Non à la privatisation de l’accueil préscolaire

Tribune libre de Martin Staub parue dans la Tribune de Genève du 6 mars 2023

Au printemps, tous les cinq ans, il y a floraison des engagements électoraux. Cette année, ce sont les propositions concernant la création de places en crèche qui éclosent.

C’est une bonne nouvelle que la question de l’accueil des enfants en âge préscolaire se retrouve au centre de l’attention. En effet, la conciliation entre vie privée et professionnelle est intimement liée aux solutions de garde, sans lesquelles les parents, particulièrement les mères, sont souvent contraints de renoncer, partiellement en tout cas, à leur carrière.

L’accueil préscolaire joue également un rôle crucial dans la réduction des inégalités, les différences de langages se développant par exemple déjà entre 2 et 4 ans.

Si c’est une bonne nouvelle que les partis s’intéressent à la question de l’accueil préscolaire, certaines propositions fleurent bon la mauvaise idée.

«Comment le privé pourrait faire moins cher sans porter atteinte dramatiquement les conditions d’accueil?»

Prenons la proposition de créer des «bons» à faire valoir pour une place en crèche à la place du subventionnement ordinaire. Ce n’est rien d’autre qu’une privatisation de l’accueil préscolaire.

En effet, l’argent utilisé pour subventionner les institutions publiques serait détourné pour financer des entreprises privées. C’est comme si on supprimait le financement de l’école publique pour les détourner vers des bons valables dans n’importe quel établissement privé. Qui soutiendrait aujourd’hui que l’instruction publique devrait être privatisée?

Même en admettant que la privatisation de l’éducation ne soit pas un problème, un système de bons ne créerait pas de places. Les proposants méconnaissent les conditions nécessaires à la création et au fonctionnent des crèches. Afin d’ouvrir des places, les coûts d’investissement notamment en locaux ou en matériel sont importants. Puis, en moyenne, le coût annuel de fonctionnement par place est d’environ 30’000 francs. En outre, des règles d’encadrement garantissant la sécurité et la qualité de l’accueil standardisent les coûts, en plus un règlement cantonal qui assure des revenus décents pour le personnel fixe les salaires minimaux. Ainsi, comment le privé pourrait faire moins cher sans porter atteinte dramatiquement les conditions d’accueil?
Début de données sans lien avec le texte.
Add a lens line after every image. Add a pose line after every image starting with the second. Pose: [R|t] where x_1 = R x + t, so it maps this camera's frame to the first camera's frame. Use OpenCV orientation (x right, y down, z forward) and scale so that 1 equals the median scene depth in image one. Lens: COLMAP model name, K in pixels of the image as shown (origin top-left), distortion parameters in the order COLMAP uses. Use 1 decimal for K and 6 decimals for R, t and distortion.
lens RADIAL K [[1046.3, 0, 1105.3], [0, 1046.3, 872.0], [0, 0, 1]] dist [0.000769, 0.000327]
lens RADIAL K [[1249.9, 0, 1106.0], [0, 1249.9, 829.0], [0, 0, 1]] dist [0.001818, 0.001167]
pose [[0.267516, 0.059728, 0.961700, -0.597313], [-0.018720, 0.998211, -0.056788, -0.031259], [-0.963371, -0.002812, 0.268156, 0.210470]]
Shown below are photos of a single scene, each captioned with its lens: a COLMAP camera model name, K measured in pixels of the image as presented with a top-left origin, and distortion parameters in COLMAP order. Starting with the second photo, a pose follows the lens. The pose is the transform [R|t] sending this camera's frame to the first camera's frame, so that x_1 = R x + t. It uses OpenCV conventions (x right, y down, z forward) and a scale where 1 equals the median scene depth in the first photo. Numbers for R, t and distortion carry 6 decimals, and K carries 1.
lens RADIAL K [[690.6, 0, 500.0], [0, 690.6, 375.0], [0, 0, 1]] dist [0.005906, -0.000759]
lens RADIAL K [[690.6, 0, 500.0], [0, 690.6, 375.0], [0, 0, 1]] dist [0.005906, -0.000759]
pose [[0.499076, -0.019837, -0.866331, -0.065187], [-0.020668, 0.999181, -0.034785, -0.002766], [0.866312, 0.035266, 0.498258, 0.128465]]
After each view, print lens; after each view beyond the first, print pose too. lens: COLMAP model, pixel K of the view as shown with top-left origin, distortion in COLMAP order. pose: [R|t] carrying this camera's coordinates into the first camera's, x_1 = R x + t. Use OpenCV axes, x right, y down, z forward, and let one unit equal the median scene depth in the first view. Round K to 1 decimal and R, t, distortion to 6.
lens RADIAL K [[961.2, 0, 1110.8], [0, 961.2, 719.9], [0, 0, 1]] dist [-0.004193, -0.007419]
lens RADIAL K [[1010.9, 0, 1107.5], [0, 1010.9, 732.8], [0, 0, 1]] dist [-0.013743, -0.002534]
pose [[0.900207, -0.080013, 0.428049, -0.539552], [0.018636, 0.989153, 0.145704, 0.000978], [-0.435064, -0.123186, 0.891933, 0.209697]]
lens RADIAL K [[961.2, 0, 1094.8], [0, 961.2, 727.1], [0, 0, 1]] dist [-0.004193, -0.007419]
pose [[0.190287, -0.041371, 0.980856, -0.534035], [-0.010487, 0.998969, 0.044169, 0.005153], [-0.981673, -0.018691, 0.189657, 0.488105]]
Et sans profit en vue, les privés n’auraient aucune incitation pour créer de nouvelles places. D’ailleurs, le canton de Berne, et Bienne en particulier, donnés en exemple pour le système de bon, offrent moins de place par enfant que le canton de Genève.

En réalité, cette proposition surfe sur la vague des préoccupations légitimes des (futurs) parents sans offrir de réelles solutions. Pour créer des places de qualité, il est indispensable de continuer à pousser les communes à offrir des places en renforçant les incitations cantonales et fédérales.

En outre, les promoteurs publics et privés doivent prévoir dans chaque nouveau projet d’importance des structures d’accueil préscolaire. Cependant, cela ne suffira pas car le personnel tend à manquer. Un véritable plan Marshall pour la formation des éducateurs de la petite enfance doit être mis en place.

En outre, un réel congé parental (une commission fédérale a proposé 38 semaines) permettrait de rediriger une partie des moyens investis pour les enfants de moins de 12 mois vers les plus grands, libérant ainsi des places.

Des solutions d’accueil préscolaire de qualité connaîtront leur printemps par des mesures concrètes et non par des propositions qui faneront une fois les élections passées.